Nightly builds, which were a pretty decent practice just a decade ago, would immediately throw you at or below median - not working between 6pm and 8am would automatically botch you above 12 hours, which puts you at the bottom already.


First-time Fix Rate

Assuming you do have problems in the pipeline - which many don't even have, you occasionally need to provide a fix to return your pipeline to Green condition.
If you do CI well, your only potential problem should be your latest commit, and if you follow the rules on build frequency properly, the worst case scenario is reverting your change, and if you're not certain that your fix will work, that's the best thing you can do in order to return to a valid build state.

Half the organizations seem to have this under control, while the bottom quartile still seems to enjoy a little bit of tinkering - with fixes being ineffective or leading to additional failures. 
If that's you, you have homework to do.


Deployment Frequency

The proof of the pudding: How often you successfully put an update into production.

Although Deployment Frequency is clearly located outside the core CI process, if you can't reliably and frequently deploy, you might have issues you maybe shouldn't have.

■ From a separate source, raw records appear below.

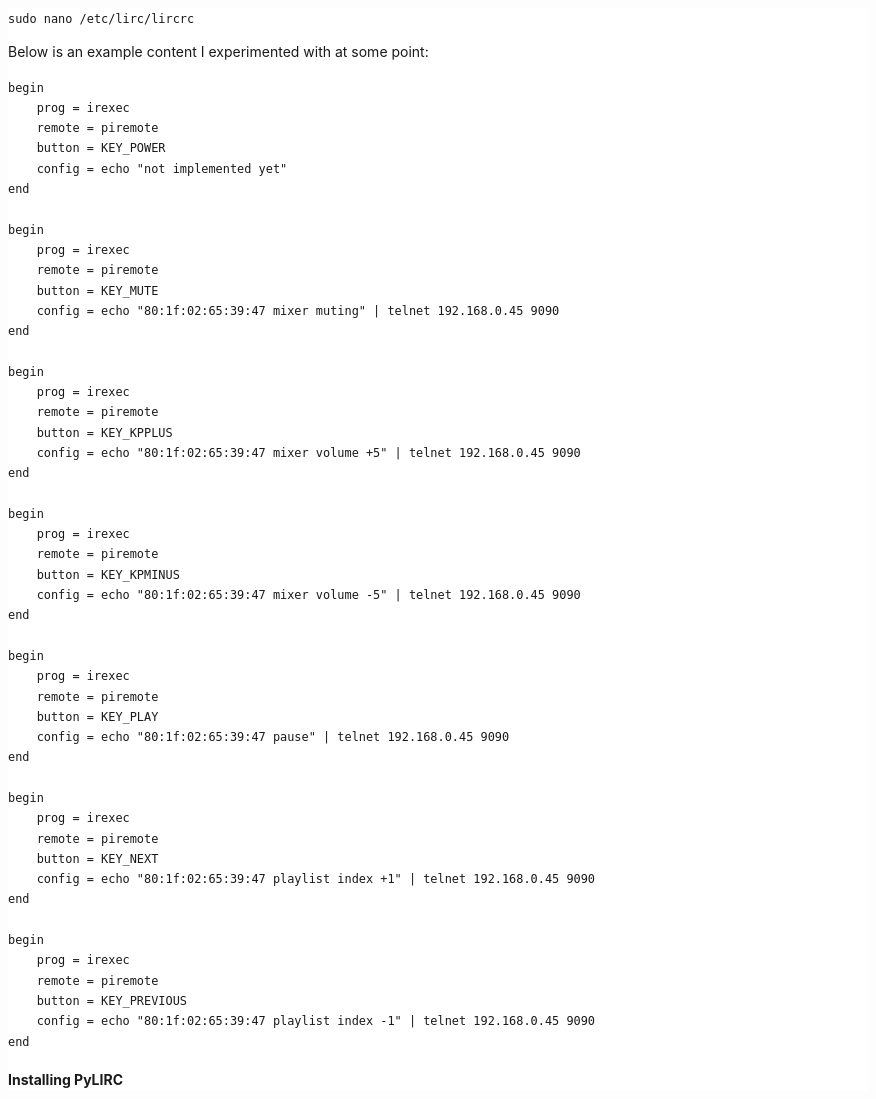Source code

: 	sudo nano /etc/lirc/lircrc

Below is an example content I experimented with at some point:

	begin
	    prog = irexec
	    remote = piremote
	    button = KEY_POWER
	    config = echo "not implemented yet"
	end

	begin
	    prog = irexec
	    remote = piremote
	    button = KEY_MUTE
	    config = echo "80:1f:02:65:39:47 mixer muting" | telnet 192.168.0.45 9090
	end

	begin
	    prog = irexec
	    remote = piremote
	    button = KEY_KPPLUS
	    config = echo "80:1f:02:65:39:47 mixer volume +5" | telnet 192.168.0.45 9090
	end

	begin
	    prog = irexec
	    remote = piremote
	    button = KEY_KPMINUS
	    config = echo "80:1f:02:65:39:47 mixer volume -5" | telnet 192.168.0.45 9090
	end

	begin
	    prog = irexec
	    remote = piremote
	    button = KEY_PLAY
	    config = echo "80:1f:02:65:39:47 pause" | telnet 192.168.0.45 9090
	end

	begin
	    prog = irexec
	    remote = piremote
	    button = KEY_NEXT
	    config = echo "80:1f:02:65:39:47 playlist index +1" | telnet 192.168.0.45 9090
	end

	begin
	    prog = irexec
	    remote = piremote
	    button = KEY_PREVIOUS
	    config = echo "80:1f:02:65:39:47 playlist index -1" | telnet 192.168.0.45 9090
	end

#### Installing PyLIRC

If you want to be great, aim for moving from valid build to installed build many times a day. If you're content with average, once a day is probably still fine. When you can't get at least one deployment a week, your deployment process is definitely ranking on the bottom of the barrel and you have definite room for improvement.

There are many root causes for lower deployment frequency, though: technical issues, organizational issues or just plain process issues. Depending on what they are, you're looking at an entirely different solution space: for example, improving technically won't help as long as your problem is an approval orgy with 17 different comittees.


Conclusion

Continuous Integration is much more than having a pipeline.

Doing it well means:

  1.  Integrating multiple times a day, preferably multiple times an hour
  2. Having such high quality that you can be pretty confident that there are no failures in the process, 
  3. And even when a failure happens, you don't break a sweat when having to fix it
And finally, your builds should always be in a deployable condition - and the deployment itself should be so safe and effortless that you can do it multiple times a day.

Thousands of companies world-wide can do that already. What's stopping you?